Synopsis Those Amazing Musical Instruments! by : Genevieve Helsby

"Your guide to the orchestra through sounds and stories." front cover.

Scientific Instruments between East and West

Scientific Instruments between East and West
Author :
Publisher : BRILL
Total Pages : 301
Release :
ISBN-10 : 9789004412842
ISBN-13 : 9004412840
Rating : 4/5 (42 Downloads)

Synopsis Scientific Instruments between East and West by :

Scientific Instruments between East and West is a collection of essays on aspects of the transmission of knowledge about scientific instruments and the trade in such instruments between the Eastern and Western worlds, particularly from Europe to the Ottoman Empire.
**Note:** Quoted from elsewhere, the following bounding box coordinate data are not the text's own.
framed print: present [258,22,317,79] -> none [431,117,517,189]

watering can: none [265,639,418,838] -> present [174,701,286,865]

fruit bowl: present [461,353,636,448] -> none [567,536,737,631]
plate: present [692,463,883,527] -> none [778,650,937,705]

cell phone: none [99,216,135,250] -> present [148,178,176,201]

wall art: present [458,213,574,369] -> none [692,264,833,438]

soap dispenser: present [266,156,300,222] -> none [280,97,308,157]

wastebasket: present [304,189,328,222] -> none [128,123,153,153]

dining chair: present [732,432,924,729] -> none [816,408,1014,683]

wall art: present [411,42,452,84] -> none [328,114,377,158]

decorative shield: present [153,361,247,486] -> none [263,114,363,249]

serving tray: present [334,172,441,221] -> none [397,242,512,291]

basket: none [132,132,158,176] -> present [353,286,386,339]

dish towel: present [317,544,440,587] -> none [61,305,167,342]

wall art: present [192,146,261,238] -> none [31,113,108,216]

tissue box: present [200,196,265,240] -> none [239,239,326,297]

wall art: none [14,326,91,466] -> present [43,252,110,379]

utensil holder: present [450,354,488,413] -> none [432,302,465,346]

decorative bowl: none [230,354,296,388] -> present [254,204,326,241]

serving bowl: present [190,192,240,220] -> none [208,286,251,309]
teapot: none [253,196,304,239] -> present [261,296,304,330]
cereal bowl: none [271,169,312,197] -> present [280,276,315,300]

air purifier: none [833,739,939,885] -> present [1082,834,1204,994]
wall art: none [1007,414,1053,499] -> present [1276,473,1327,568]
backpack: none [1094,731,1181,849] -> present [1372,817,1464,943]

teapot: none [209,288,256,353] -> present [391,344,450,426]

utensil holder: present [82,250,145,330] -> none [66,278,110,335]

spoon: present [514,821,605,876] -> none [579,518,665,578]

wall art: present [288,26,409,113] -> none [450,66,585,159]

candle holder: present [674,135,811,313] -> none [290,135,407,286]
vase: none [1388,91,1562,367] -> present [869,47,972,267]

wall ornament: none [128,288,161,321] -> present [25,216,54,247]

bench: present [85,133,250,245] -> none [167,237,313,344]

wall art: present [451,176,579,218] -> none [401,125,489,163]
The contributors, from a variety of countries, draw on original Arabic and Ottoman Turkish manuscripts and other archival sources and publications dating from the fifteenth to the twentieth centuries not previously studied for their relevance to the history of scientific instruments. This little-studied topic in the history of science was the subject of the 35th Scientific Instrument Symposium held in Istanbul in September 2016, where the original versions of these essays were delivered. Contributors are Mahdi Abdeljaouad, Pierre Ageron, Hamid Bohloul, Patrice Bret, Gaye Danışan, Feza Günergun, Meltem Kocaman, Richard L. Kremer, Janet Laidla, Panagiotis Lazos, David Pantalony, Atilla Polat, Bernd Scholze, Konstantinos Skordoulis, Seyyed Hadi Tabatabaei, Anthony Turner, Hasan Umut, and George Vlahakis. See inside the book here.

Sound Knowledge

Sound Knowledge
Author :
Publisher : University of Chicago Press
Total Pages : 264
Release :
ISBN-10 : 9780226402079
ISBN-13 : 022640207X
Rating : 4/5 (79 Downloads)

Synopsis Sound Knowledge by : J. Q. Davies

What does it mean to hear scientifically? What does it mean to see musically? This volume uncovers a new side to the long nineteenth century in London, a hidden history in which virtuosic musical entertainment and scientific discovery intersected in remarkable ways. Sound Knowledge examines how scientific truth was accrued by means of visual and aural experience, and, in turn, how musical knowledge was located in relation to empirical scientific practice. James Q. Davies and Ellen Lockhart gather work by leading scholars to explore a crucial sixty-year period, beginning with Charles Burney’s ambitious General History of Music, a four-volume study of music around the globe, and extending to the Great Exhibition of 1851, where musical instruments were assembled alongside the technologies of science and industry in the immense glass-encased collections of the Crystal Palace. Importantly, as the contributions show, both the power of science and the power of music relied on performance, spectacle, and experiment. Ultimately, this volume sets the stage for a new picture of modern disciplinarity, shining light on an era before the division of aural and visual knowledge.

Teaching in the Knowledge Society

Teaching in the Knowledge Society
Author :
Publisher : Information Science Publishing
Total Pages : 0
Release :
ISBN-10 : 1591409543
ISBN-13 : 9781591409540
Rating : 4/5 (43 Downloads)

Synopsis Teaching in the Knowledge Society by : Antonio Cartelli

"This book investigates changes induced by information and communications technology in today's education system"--Provided by publisher.